**INSTRUCTION:** Please print each record exactly, omitting none of them.
-- INFORMATION PROVIDED follows --
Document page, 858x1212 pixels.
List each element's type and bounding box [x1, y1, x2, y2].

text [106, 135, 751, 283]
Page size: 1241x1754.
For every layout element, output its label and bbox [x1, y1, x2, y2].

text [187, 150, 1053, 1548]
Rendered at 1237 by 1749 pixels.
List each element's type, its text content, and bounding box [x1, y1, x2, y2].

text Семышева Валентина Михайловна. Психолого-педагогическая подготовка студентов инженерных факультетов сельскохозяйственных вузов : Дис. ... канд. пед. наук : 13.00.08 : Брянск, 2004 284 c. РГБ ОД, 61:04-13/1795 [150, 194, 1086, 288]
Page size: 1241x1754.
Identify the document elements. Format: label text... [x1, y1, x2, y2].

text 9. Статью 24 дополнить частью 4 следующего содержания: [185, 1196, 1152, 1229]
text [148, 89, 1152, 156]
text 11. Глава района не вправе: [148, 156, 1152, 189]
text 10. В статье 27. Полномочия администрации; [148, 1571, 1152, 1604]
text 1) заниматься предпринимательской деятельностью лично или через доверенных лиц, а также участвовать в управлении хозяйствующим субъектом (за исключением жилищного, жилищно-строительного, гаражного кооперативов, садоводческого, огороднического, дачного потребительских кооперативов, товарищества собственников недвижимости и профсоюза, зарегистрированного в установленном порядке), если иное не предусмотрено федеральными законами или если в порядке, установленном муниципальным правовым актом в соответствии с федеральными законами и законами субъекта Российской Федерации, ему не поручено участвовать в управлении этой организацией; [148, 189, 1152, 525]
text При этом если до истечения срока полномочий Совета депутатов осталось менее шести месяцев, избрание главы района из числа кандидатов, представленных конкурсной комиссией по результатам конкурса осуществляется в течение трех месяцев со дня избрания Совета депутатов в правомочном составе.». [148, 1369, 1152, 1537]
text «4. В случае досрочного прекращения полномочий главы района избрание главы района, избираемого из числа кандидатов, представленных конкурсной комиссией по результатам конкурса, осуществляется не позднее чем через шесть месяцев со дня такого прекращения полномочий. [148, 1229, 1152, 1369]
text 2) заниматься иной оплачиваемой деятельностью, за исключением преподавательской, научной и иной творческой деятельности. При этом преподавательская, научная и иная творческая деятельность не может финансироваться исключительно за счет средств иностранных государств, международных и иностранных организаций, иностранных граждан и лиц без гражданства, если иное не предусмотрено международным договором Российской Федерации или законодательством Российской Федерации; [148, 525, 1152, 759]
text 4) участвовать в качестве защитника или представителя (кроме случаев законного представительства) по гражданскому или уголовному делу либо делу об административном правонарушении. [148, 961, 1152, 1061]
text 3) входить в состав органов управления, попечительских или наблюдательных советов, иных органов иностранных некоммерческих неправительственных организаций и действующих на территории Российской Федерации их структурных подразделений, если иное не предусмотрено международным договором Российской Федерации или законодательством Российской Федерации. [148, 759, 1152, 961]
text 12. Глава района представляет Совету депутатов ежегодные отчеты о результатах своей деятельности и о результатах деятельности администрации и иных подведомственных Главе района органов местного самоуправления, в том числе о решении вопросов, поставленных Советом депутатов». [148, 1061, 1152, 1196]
-- INFORMATION PROVIDED concluded --
**RESPONSE TO THE TASK:**
Document page, 858x1212 pixels.
List each element's type and bounding box [x1, y1, x2, y2].

text [106, 135, 751, 283]
Page size: 1241x1754.
For every layout element, output its label and bbox [x1, y1, x2, y2].

text [187, 150, 1053, 1548]
Rendered at 1237 by 1749 pixels.
List each element's type, its text content, and bounding box [x1, y1, x2, y2].

text Семышева Валентина Михайловна. Психолого-педагогическая подготовка студентов инженерных факультетов сельскохозяйственных вузов : Дис. ... канд. пед. наук : 13.00.08 : Брянск, 2004 284 c. РГБ ОД, 61:04-13/1795 [150, 194, 1086, 288]
Page size: 1241x1754.
Identify the document elements. Format: label text... [x1, y1, x2, y2].

text 9. Статью 24 дополнить частью 4 следующего содержания: [185, 1196, 1152, 1229]
text [148, 89, 1152, 156]
text 11. Глава района не вправе: [148, 156, 1152, 189]
text 10. В статье 27. Полномочия администрации; [148, 1571, 1152, 1604]
text 1) заниматься предпринимательской деятельностью лично или через доверенных лиц, а также участвовать в управлении хозяйствующим субъектом (за исключением жилищного, жилищно-строительного, гаражного кооперативов, садоводческого, огороднического, дачного потребительских кооперативов, товарищества собственников недвижимости и профсоюза, зарегистрированного в установленном порядке), если иное не предусмотрено федеральными законами или если в порядке, установленном муниципальным правовым актом в соответствии с федеральными законами и законами субъекта Российской Федерации, ему не поручено участвовать в управлении этой организацией; [148, 189, 1152, 525]
text При этом если до истечения срока полномочий Совета депутатов осталось менее шести месяцев, избрание главы района из числа кандидатов, представленных конкурсной комиссией по результатам конкурса осуществляется в течение трех месяцев со дня избрания Совета депутатов в правомочном составе.». [148, 1369, 1152, 1537]
text «4. В случае досрочного прекращения полномочий главы района избрание главы района, избираемого из числа кандидатов, представленных конкурсной комиссией по результатам конкурса, осуществляется не позднее чем через шесть месяцев со дня такого прекращения полномочий. [148, 1229, 1152, 1369]
text 2) заниматься иной оплачиваемой деятельностью, за исключением преподавательской, научной и иной творческой деятельности. При этом преподавательская, научная и иная творческая деятельность не может финансироваться исключительно за счет средств иностранных государств, международных и иностранных организаций, иностранных граждан и лиц без гражданства, если иное не предусмотрено международным договором Российской Федерации или законодательством Российской Федерации; [148, 525, 1152, 759]
text 4) участвовать в качестве защитника или представителя (кроме случаев законного представительства) по гражданскому или уголовному делу либо делу об административном правонарушении. [148, 961, 1152, 1061]
text 3) входить в состав органов управления, попечительских или наблюдательных советов, иных органов иностранных некоммерческих неправительственных организаций и действующих на территории Российской Федерации их структурных подразделений, если иное не предусмотрено международным договором Российской Федерации или законодательством Российской Федерации. [148, 759, 1152, 961]
text 12. Глава района представляет Совету депутатов ежегодные отчеты о результатах своей деятельности и о результатах деятельности администрации и иных подведомственных Главе района органов местного самоуправления, в том числе о решении вопросов, поставленных Советом депутатов». [148, 1061, 1152, 1196]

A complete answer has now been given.